This seems like a good time to drum home the
comparison between the extinction of the Thylacine and the extinction of the Ivory-billed Woodpecker.
1) Both species were last documented at around the same time -1936 for the Thylacine and 1939 (last accepted IBWO sighting in 1944). Thylacines formerly occurred on the Australian mainland but there there is no proof they survived more recently than 3000 years ago.
2) Reports of both species have continued
to the present day, for example the Department of Conservation and Land Management recorded 203 reports of sightings of the Thylacine in Western (mainland) Australia from 1936 to 1998.
3) Both species have had expensive official searches conducted and support from government, the Thylacine searches in Tasmania were conducted In 1982 following a sighting by a researcher with the Tasmania Parks and Wildlife Service. Those for IBWO because of sightings by birders, some experienced.
4) Official searches for both species failed to yield confirmatory evidence despite huge efforts and were eventually disbanded.
5) Both species have a huge scientific literature surrounding their extinction trajectory on account of their well-described declines to extinction and abundance of possible records.
6) 'Amateur' searchers are obsessed with both species and maintain that the Thylacine is widespread on both Tasmania and in mainland Australia and that the IBWO is distributed across multiple US states. Their blogs constantly report sightings with low quality evidence.
7) The searchers are reliant on brief sightings, poor quality images, tracks and signs, and ambiguous audio recordings. These are regularly presented as proof that both species are still extant, some examples in newspaper reporting:
A trail camera has captured an image that has sparked a debate whether one of Australia's lost animals has a sub-species living in Perth.
www.dailymail.co.uk
A farmer in Victoria spotted the creature while out walking near Clifton Springs on Friday, and managed to take a quick snap on his mobile phone.
www.dailymail.co.uk
8) There is no vouchered audio recording of the Thylacine so we have no way of knowing if the claimed recordings are of that species. Similar problems surround IBWO recordings - e.g. drums.
9) There are huge unclaimed bounties (over
AU$ 1.75M for the Thylacine) for documentation proving either species exists.
10) Dedicated searchers are employing technology like drones and autonomous recording units to look for both species e.g.
https://www.abc.net.au/news/2019-09...tigers-with-science-and-stealth/11388354?nw=0 again without success.

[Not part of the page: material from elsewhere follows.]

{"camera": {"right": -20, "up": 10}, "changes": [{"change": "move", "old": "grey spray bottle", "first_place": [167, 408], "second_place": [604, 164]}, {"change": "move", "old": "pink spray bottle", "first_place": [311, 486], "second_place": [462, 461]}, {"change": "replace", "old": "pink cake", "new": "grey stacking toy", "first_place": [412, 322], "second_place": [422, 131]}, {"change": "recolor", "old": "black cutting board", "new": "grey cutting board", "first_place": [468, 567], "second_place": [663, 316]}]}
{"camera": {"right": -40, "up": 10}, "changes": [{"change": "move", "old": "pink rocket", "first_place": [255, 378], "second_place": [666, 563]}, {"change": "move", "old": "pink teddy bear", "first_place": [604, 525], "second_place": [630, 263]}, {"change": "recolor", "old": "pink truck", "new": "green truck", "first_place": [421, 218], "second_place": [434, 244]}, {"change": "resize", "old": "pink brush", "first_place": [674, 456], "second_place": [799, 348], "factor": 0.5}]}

11) The searchers in both camps complain that the authorities don't take their claims seriously and deride experts, both sometimes publish their findings in scientific journals. Their blogs are
incredibly similar in the language they use and their cultural identity as self-styled hard men who venture into remote areas into which others won't go and hence lack of success. This narrative creeps into scientific publications, this from
Collins 2017:
"The interior of a swamp forest’s low species diversity does not attract bird watchers [12], and numerous deterrents may keep them away. It is physically demanding to penetrate deeply into such habitats; alligators, wild boars, and venomous snakes are abundant; and there is the possibility of heat stroke during the hot and humid summers and hypothermia during the cold and damp winters. Strong currents, rapidly rising water, and heavy hunting activity make swamp forests dangerous."
12) There have been many TV programmes covering the searchers from the perspective of these dedicated amateurs. In all of them the searchers maintain the species are extant, that they regularly see them and that proof is around the corner. Sometimes they claim they have it -
like here but it always comes of nothing.

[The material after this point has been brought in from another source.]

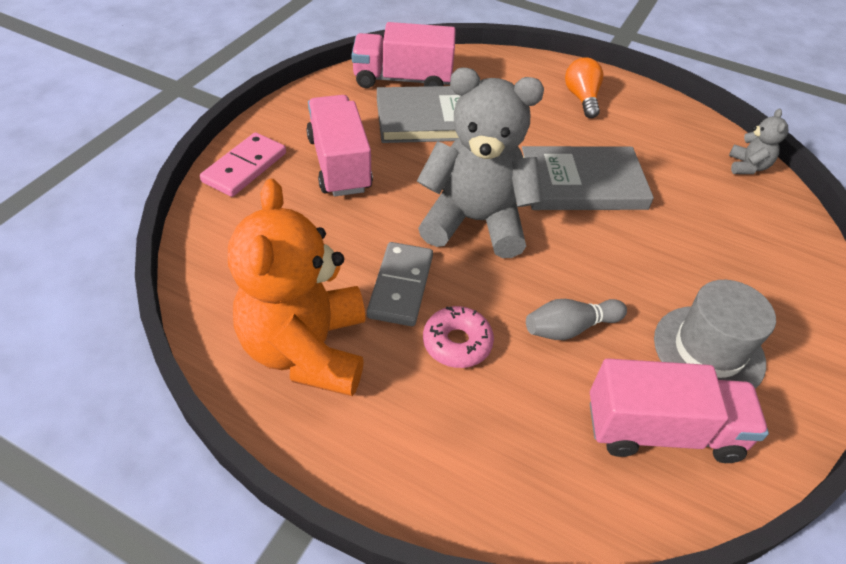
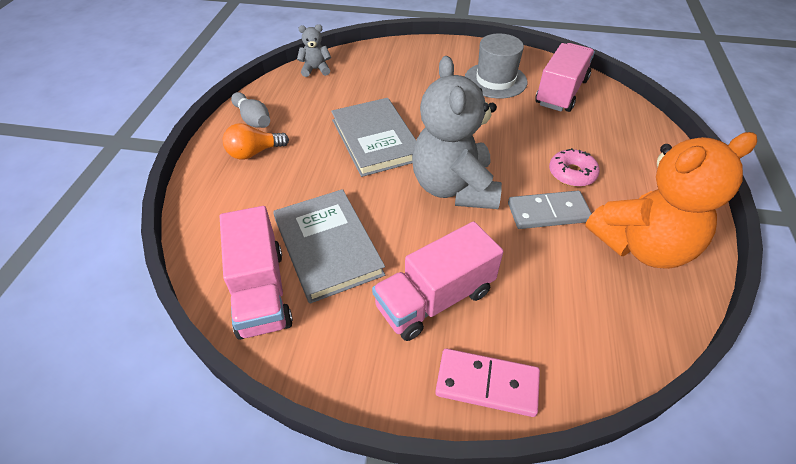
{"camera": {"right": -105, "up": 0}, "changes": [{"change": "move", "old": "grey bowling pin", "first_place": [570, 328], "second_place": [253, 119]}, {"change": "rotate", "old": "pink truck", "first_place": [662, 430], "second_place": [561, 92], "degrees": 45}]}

13) In both cases one could say that there is an overwhelming body of evidence that they are extant, hundreds of sightings, many by authoritative figures.
14) In both cases the absence of proof - photos, video, DNA, specimens - is indicative that the 'an overwhelming body of evidence' is nonsense - if the species are widespread the proof would be easy to find. As such it is reasonable to conclude that both are extinct and that belief in them has become quasi-religious and detached from objective scientific reality.